# Human keypoint data
━━━━━━━━━━━━━━━━━━━━

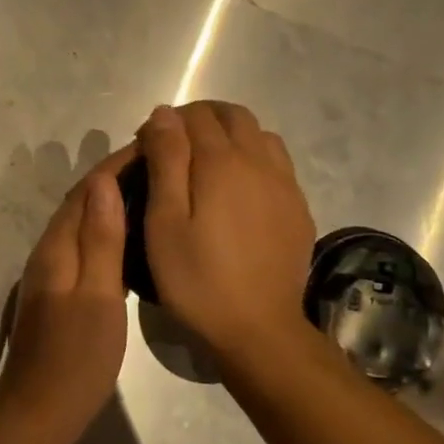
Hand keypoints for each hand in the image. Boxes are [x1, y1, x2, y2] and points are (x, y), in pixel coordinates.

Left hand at [0, 145, 133, 412]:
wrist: (40, 408)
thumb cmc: (77, 355)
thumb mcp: (96, 295)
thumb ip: (100, 239)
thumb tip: (102, 181)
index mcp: (57, 247)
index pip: (87, 190)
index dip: (116, 164)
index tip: (151, 145)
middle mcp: (48, 251)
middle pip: (80, 202)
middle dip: (113, 177)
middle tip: (156, 164)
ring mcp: (50, 272)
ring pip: (80, 222)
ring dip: (109, 201)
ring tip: (149, 191)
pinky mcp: (57, 290)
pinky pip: (82, 244)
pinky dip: (105, 230)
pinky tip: (127, 238)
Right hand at [137, 102, 314, 359]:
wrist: (258, 328)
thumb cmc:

━━━━━━━━━━━━━━━━━━━━

# Directions for this task
All of the data above should be printed again exactly, though none of the pictures belong in the copy.

# Solution for this exercise
Hand keypoints for each hand in the image. Boxes are [x1, y1, x2, y2] and points are (x, y), in pixel coordinates.

Left hand at [0, 145, 133, 412]:
wrist: (40, 408)
thumb cmc: (77, 355)
thumb mcp: (96, 295)
thumb ip: (100, 239)
thumb tip: (102, 181)
index mcp: (57, 247)
index pip: (87, 190)
index dip: (116, 164)
index tip: (151, 145)
middle mcp: (48, 251)
middle pip: (80, 202)
middle dip: (113, 177)
middle tip: (156, 164)
ring mcp: (50, 272)
ring pip: (80, 222)
ring dip: (109, 201)
ring tip: (149, 191)
pinky mcp: (57, 290)
pinky pip: (82, 244)
pinky dip: (105, 230)
pinky tip: (127, 238)
Right hand at [137, 102, 314, 359]:
wrist: (258, 328)
thumb cmc:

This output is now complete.